Monday, March 30, 2009
I told my friend I was at a loss at how to begin to describe the Mike Daisey monologue I saw Sunday afternoon. I finally just decided to embed a YouTube excerpt above from a show that was protested in 2007, and to repeat below what I told her:
He's like an extremely hyper fat-geek version of Spalding Gray, but with elements of Laurie Anderson and Firesign Theatre thrown in (I don't mean with the latter two that Daisey uses music or audio gimmicks, he just has the same sense of taking banal images and making them seem ominous and apocalyptic that Laurie and FT do). And if you Google him, you'll find a YouTube video of Christian students walking out on his set and a parent pouring water over his organizing notes. Interesting. Makes it brave for him to play seven shows in an evangelical town, but the sellout crowd yesterday was going wild.

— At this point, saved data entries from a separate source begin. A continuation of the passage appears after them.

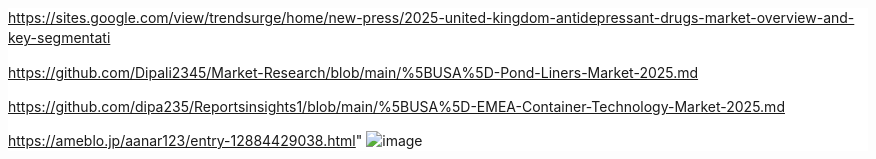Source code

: <a href=https://sites.google.com/view/trendsurge/home/new-press/2025-united-kingdom-antidepressant-drugs-market-overview-and-key-segmentati>https://sites.google.com/view/trendsurge/home/new-press/2025-united-kingdom-antidepressant-drugs-market-overview-and-key-segmentati</a>

<a href=https://github.com/Dipali2345/Market-Research/blob/main/%5BUSA%5D-Pond-Liners-Market-2025.md>https://github.com/Dipali2345/Market-Research/blob/main/%5BUSA%5D-Pond-Liners-Market-2025.md</a>

<a href=https://github.com/dipa235/Reportsinsights1/blob/main/%5BUSA%5D-EMEA-Container-Technology-Market-2025.md>https://github.com/dipa235/Reportsinsights1/blob/main/%5BUSA%5D-EMEA-Container-Technology-Market-2025.md</a>

<a href=https://ameblo.jp/aanar123/entry-12884429038.html>https://ameblo.jp/aanar123/entry-12884429038.html</a>"
![image](https://github.com/user-attachments/assets/b27ef970-32e9-4691-8222-5531a11fb882)
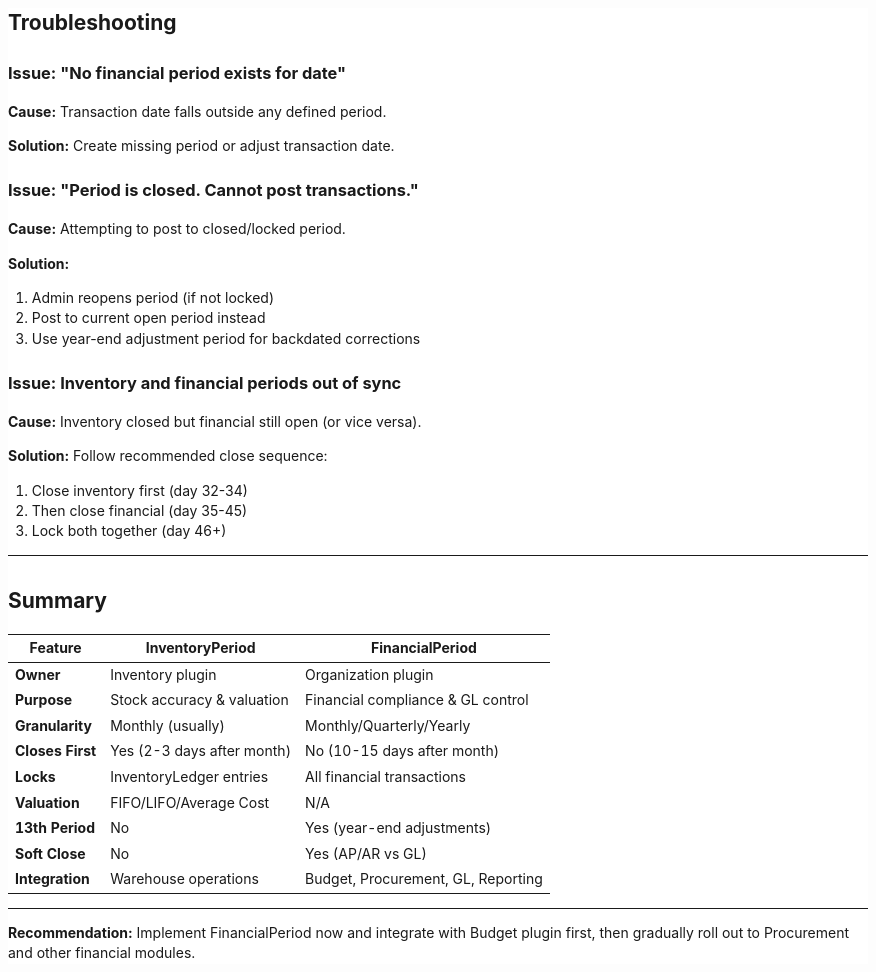 
## Troubleshooting

### Issue: "No financial period exists for date"

**Cause:** Transaction date falls outside any defined period.

**Solution:** Create missing period or adjust transaction date.

### Issue: "Period is closed. Cannot post transactions."

**Cause:** Attempting to post to closed/locked period.

**Solution:** 
1. Admin reopens period (if not locked)
2. Post to current open period instead
3. Use year-end adjustment period for backdated corrections

### Issue: Inventory and financial periods out of sync

**Cause:** Inventory closed but financial still open (or vice versa).

**Solution:** Follow recommended close sequence:
1. Close inventory first (day 32-34)
2. Then close financial (day 35-45)
3. Lock both together (day 46+)

---

## Summary

| Feature | InventoryPeriod | FinancialPeriod |
|---------|-----------------|-----------------|
| **Owner** | Inventory plugin | Organization plugin |
| **Purpose** | Stock accuracy & valuation | Financial compliance & GL control |
| **Granularity** | Monthly (usually) | Monthly/Quarterly/Yearly |
| **Closes First** | Yes (2-3 days after month) | No (10-15 days after month) |
| **Locks** | InventoryLedger entries | All financial transactions |
| **Valuation** | FIFO/LIFO/Average Cost | N/A |
| **13th Period** | No | Yes (year-end adjustments) |
| **Soft Close** | No | Yes (AP/AR vs GL) |
| **Integration** | Warehouse operations | Budget, Procurement, GL, Reporting |

---

**Recommendation:** Implement FinancialPeriod now and integrate with Budget plugin first, then gradually roll out to Procurement and other financial modules.
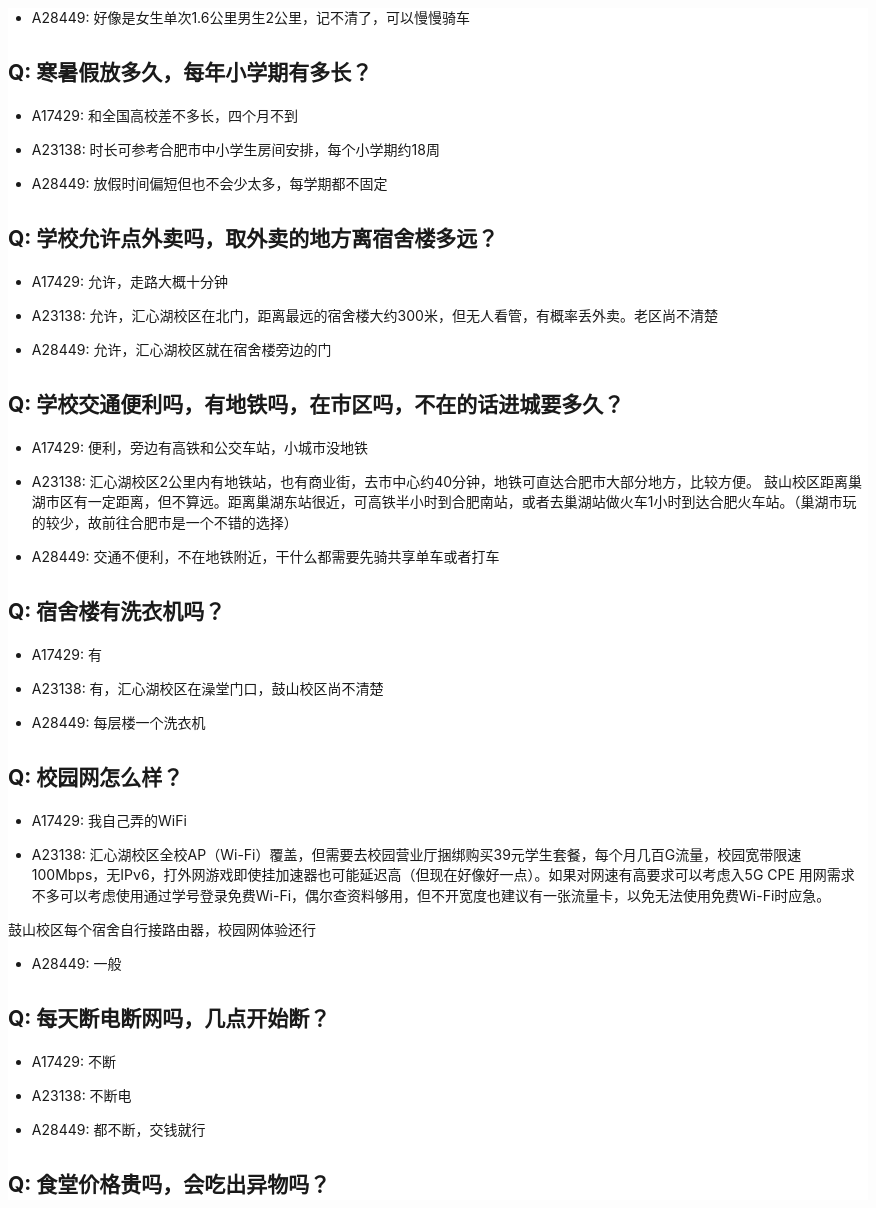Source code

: - A28449: 好像是女生单次1.6公里男生2公里，记不清了，可以慢慢骑车

## Q: 寒暑假放多久，每年小学期有多长？

- A17429: 和全国高校差不多长，四个月不到

- A23138: 时长可参考合肥市中小学生房间安排，每个小学期约18周

- A28449: 放假时间偏短但也不会少太多，每学期都不固定

## Q: 学校允许点外卖吗，取外卖的地方离宿舍楼多远？

- A17429: 允许，走路大概十分钟

- A23138: 允许，汇心湖校区在北门，距离最远的宿舍楼大约300米，但无人看管，有概率丢外卖。老区尚不清楚

- A28449: 允许，汇心湖校区就在宿舍楼旁边的门

## Q: 学校交通便利吗，有地铁吗，在市区吗，不在的话进城要多久？

- A17429: 便利，旁边有高铁和公交车站，小城市没地铁

- A23138: 汇心湖校区2公里内有地铁站，也有商业街，去市中心约40分钟，地铁可直达合肥市大部分地方，比较方便。
鼓山校区距离巢湖市区有一定距离，但不算远。距离巢湖东站很近，可高铁半小时到合肥南站，或者去巢湖站做火车1小时到达合肥火车站。（巢湖市玩的较少，故前往合肥市是一个不错的选择）

- A28449: 交通不便利，不在地铁附近，干什么都需要先骑共享单车或者打车

## Q: 宿舍楼有洗衣机吗？

- A17429: 有

- A23138: 有，汇心湖校区在澡堂门口，鼓山校区尚不清楚

- A28449: 每层楼一个洗衣机

## Q: 校园网怎么样？

- A17429: 我自己弄的WiFi

- A23138: 汇心湖校区全校AP（Wi-Fi）覆盖，但需要去校园营业厅捆绑购买39元学生套餐，每个月几百G流量，校园宽带限速100Mbps，无IPv6，打外网游戏即使挂加速器也可能延迟高（但现在好像好一点）。如果对网速有高要求可以考虑入5G CPE
用网需求不多可以考虑使用通过学号登录免费Wi-Fi，偶尔查资料够用，但不开宽度也建议有一张流量卡，以免无法使用免费Wi-Fi时应急。

鼓山校区每个宿舍自行接路由器，校园网体验还行

- A28449: 一般

## Q: 每天断电断网吗，几点开始断？

- A17429: 不断

- A23138: 不断电

- A28449: 都不断，交钱就行

## Q: 食堂价格贵吗，会吃出异物吗？
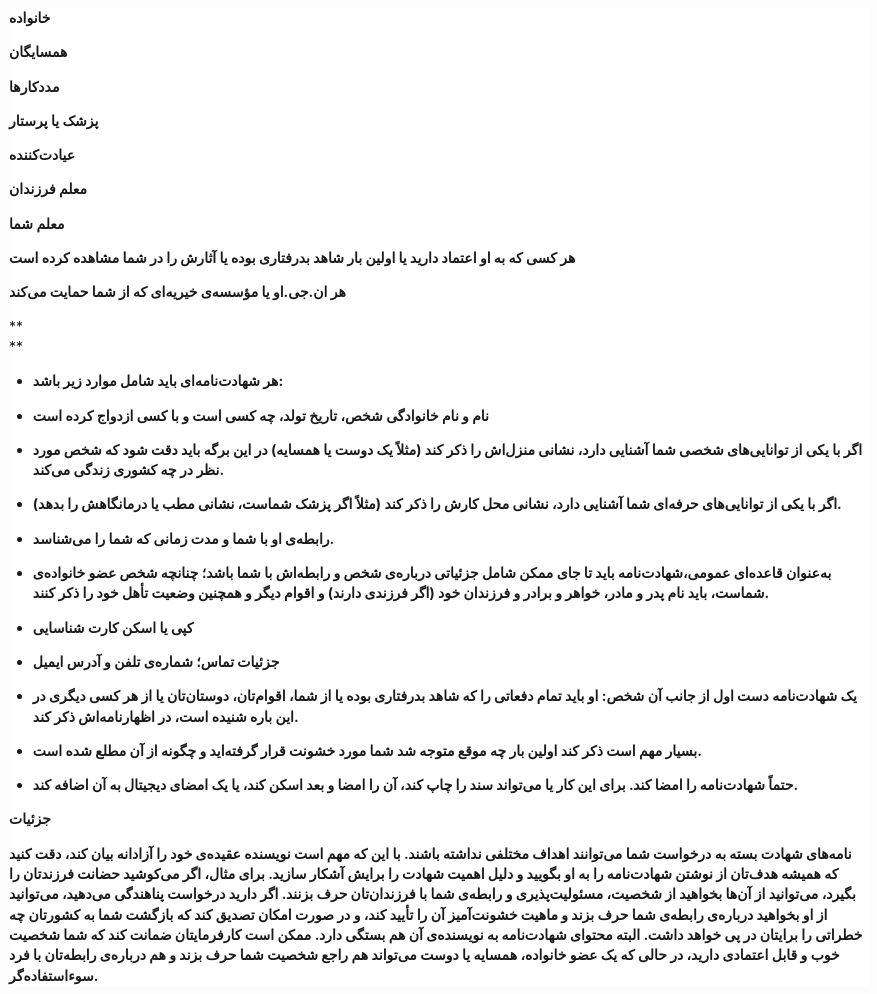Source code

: **خانواده**

**همسایگان**

**مددکارها**

**پزشک یا پرستار**

**عیادت‌کننده**

**معلم فرزندان**

**معلم شما**

**هر کسی که به او اعتماد دارید یا اولین ‌بار شاهد بدرفتاری بوده یا آثارش را در شما مشاهده کرده است**

**هر ان.جی.او یا مؤسسه‌ی خیریه‌ای که از شما حمایت می‌کند**

**    
**

* **هر شهادت‌نامه‌ای باید شامل موارد زیر باشد:**

* **نام و نام خانوادگی شخص، تاریخ تولد، چه کسی است و با کسی ازدواج کرده‌ است**

* **اگر با یکی از توانایی‌های شخصی شما آشنایی دارد، نشانی منزل‌اش را ذکر کند \(مثلاً یک دوست یا همسایه\) در این برگه باید دقت شود که شخص مورد نظر در چه کشوری زندگی می‌کند.**

* **اگر با یکی از توانایی‌های حرفه‌ای شما آشنایی دارد، نشانی محل کارش را ذکر کند \(مثلاً اگر پزشک شماست، نشانی مطب یا درمانگاهش را بدهد\).**

* **رابطه‌ی او با شما و مدت زمانی که شما را می‌شناسد.**

* **به‌عنوان قاعده‌ای عمومی،شهادت‌نامه باید تا جای ممکن شامل جزئیاتی درباره‌ی شخص و رابطه‌اش با شما باشد؛ چنانچه شخص عضو خانواده‌ی شماست، باید نام پدر و مادر، خواهر و برادر و فرزندان خود \(اگر فرزندی دارند\) و اقوام دیگر و همچنین وضعیت تأهل خود را ذکر کنند.**

* **کپی یا اسکن کارت شناسایی**

* **جزئیات تماس؛ شماره‌ی تلفن و آدرس ایمیل**

* **یک شهادت‌نامه دست اول از جانب آن شخص: او باید تمام دفعاتی را که شاهد بدرفتاری بوده یا از شما، اقوام‌تان، دوستان‌تان یا از هر کسی دیگری در این باره شنیده است، در اظهارنامه‌اش ذکر کند.**

* **بسیار مهم است ذکر کند اولین بار چه موقع متوجه شد شما مورد خشونت قرار گرفته‌اید و چگونه از آن مطلع شده است.**

* **حتماً شهادت‌نامه را امضا کند. برای این کار یا می‌تواند سند را چاپ کند، آن را امضا و بعد اسکن کند، یا یک امضای دیجیتال به آن اضافه کند.**

**جزئیات**

**نامه‌‌های شهادت بسته به درخواست شما می‌توانند اهداف مختلفی نداشته باشند. با این که مهم است نویسنده‌ عقیده‌ی خود را آزادانه بیان کند، دقت کنید که همیشه هدف‌تان از نوشتن شهادت‌نامه را به او بگویید و دلیل اهمیت شهادت را برایش آشکار سازید. برای مثال، اگر می‌کوشید حضانت فرزندتان را بگیرد، می‌توانید از آن‌ها بخواهید از شخصیت، مسئولیت‌پذیری و رابطه‌ی شما با فرزندان‌تان حرف بزنند. اگر دارید درخواست پناهندگی می‌دهید، می‌توانید از او بخواهید درباره‌ی رابطه‌ی شما حرف بزند و ماهیت خشونت‌‌آمیز آن را تأیید کند، و در صورت امکان تصدیق کند که بازگشت شما به کشورتان چه خطراتی را برایتان در پی خواهد داشت. البته محتوای شهادت‌نامه به نویسنده‌ی آن هم بستگی دارد. ممکن است کارفرمایتان ضمانت کند که شما شخصیت خوب و قابل اعتمادی دارید، در حالی ‌که یک عضو خانواده، همسایه یا دوست می‌تواند هم راجع شخصیت شما حرف بزند و هم درباره‌ی رابطه‌تان با فرد سوء‌استفاده‌گر.**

Favorite lines (This one a repeated one like the stanza of a song): "What can we do to enable your vision?"
"There were two of me bifurcated at the nose. This half was saying, 'Tell her it doesn't have to be that way. Tell her this is illusory, and all she has to do is stand up and say something.' This half of me is saying, 'Bite your fucking tongue. There is nothing you can do. If you say something, it will simply reinforce her feeling small and powerless, and she'll give you that shrug, and you know you can't bear to see that shrug.' "
"They wanted me to put up a Tesla coil in the main stage after their performances with live rabbits, with each rabbit dressed as Sigmund Freud or Benito Mussolini, wearing little inward-facing vid cams so that their little rabbit faces were projected on giant screens, sporting spontaneous and unexpected relations between the figures of history, as live rabbits often tend to do. When Mussolini died of some plague infesting many of the rabbits, he was dragged off stage. The Village Voice said that this was a metaphor for Mussolini leaving the stage of world history. This is how art is made in America."
"I understood why Ray (Ozzie) wanted to de-featurefy Microsoft Office, but this puts people out of work and makes them feel useless. The way people are given gainful employment is by giving them pointless tasks - repetitive ones in heavy industry, feature-adding ones in the information industry - none of which actually help matters. I would much rather see a simple "Stop All This Shit" click box at the top of Microsoft Word - don't do anything, let me be a fucking typewriter. OK? It won't happen."